I was washing dishes, and it was unmistakable; I could smell my grandparent’s home. A mixture of dampness, mountain air, old furniture, and an old house. Only a ghost of a scent, it lingered for a moment and almost as soon as I recognized it and labeled it, it drifted away. Leaving me inhaling, searching for the source, yearning for the feeling of home it brought.
This happens, and I’m always awash in memories. One in particular of an old wooden bridge spanning a dried creek bed. The bridge that led to a hill and a gravel road where the two creeks crossed: our favorite place to walk and skip stones. I could never skip stones, but my grandmother could. Her strong hands, covered in age spots would curl around my chubby fingers and guide my hand to release the flat, carefully picked skipping stone. And it would plunk and sink decidedly into the water while hers always glided at least three times across the surface before delicately finding the bottom.
The thing about that bridge is we always came back across it on our way home, usually to ice cream cones and rocking chairs on the porch. And right now there are many bridges spanning different distances, and we are straddling them all. We are bridging from childhood to adolescence, from toddler to preschooler, from early elementary school to big kid. I am bridging from young mom to older mom, from newly married to simply married. Or maybe it is bridging from young to older, from naive to more mature. In many ways, we are all on a cusp.
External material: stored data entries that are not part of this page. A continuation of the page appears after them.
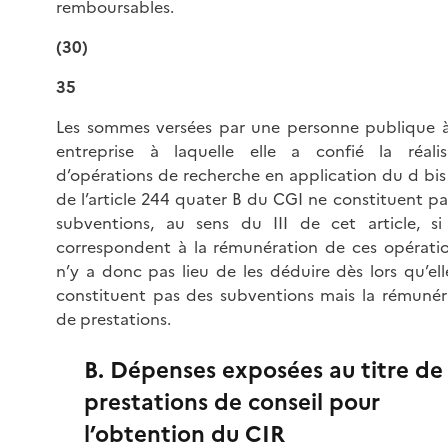
remboursables.
(30)
35
Les sommes versées par une personne publique 
entreprise à laquelle elle a confié la réalis
d’opérations de recherche en application du d bis 
de l’article 244 quater B du CGI ne constituent pa
subventions, au sens du III de cet article, si 
correspondent à la rémunération de ces opération
n’y a donc pas lieu de les déduire dès lors qu’ell
constituent pas des subventions mais la rémunér
de prestations.
B. Dépenses exposées au titre de
prestations de conseil pour
l’obtention du CIR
Lately I’ve been examining my boys’ faces, searching pointedly for the soft, curvy lines of their babyhood and early childhood. Instead finding that those lines are quietly being erased and redrawn a bit more angularly, a bit more defined and particular, and sometimes I can glimpse the grown men they will become. And then when I examine myself in the mirror and see my own lines where there was once smoothness, crinkles by my eyes, creases around my mouth, it startles me to see the grown woman I’ve become. And the mother I am still becoming as I learn to guide them across their bridges with a mixture of support and freedom.
It is frightening to step across, now the expert guiding smaller hands. We continue to grow and change and encounter these bridges to new hills and gravel roads and creeks. We struggle to skip stones and depend on each other for guidance to land perfectly and softly on the surface. We may not be able to return to where we once were, to recross the bridges we have traversed. But ice cream and rocking chairs and porches? Those will always be there: spanning the distance, the time, the generations and bringing us home.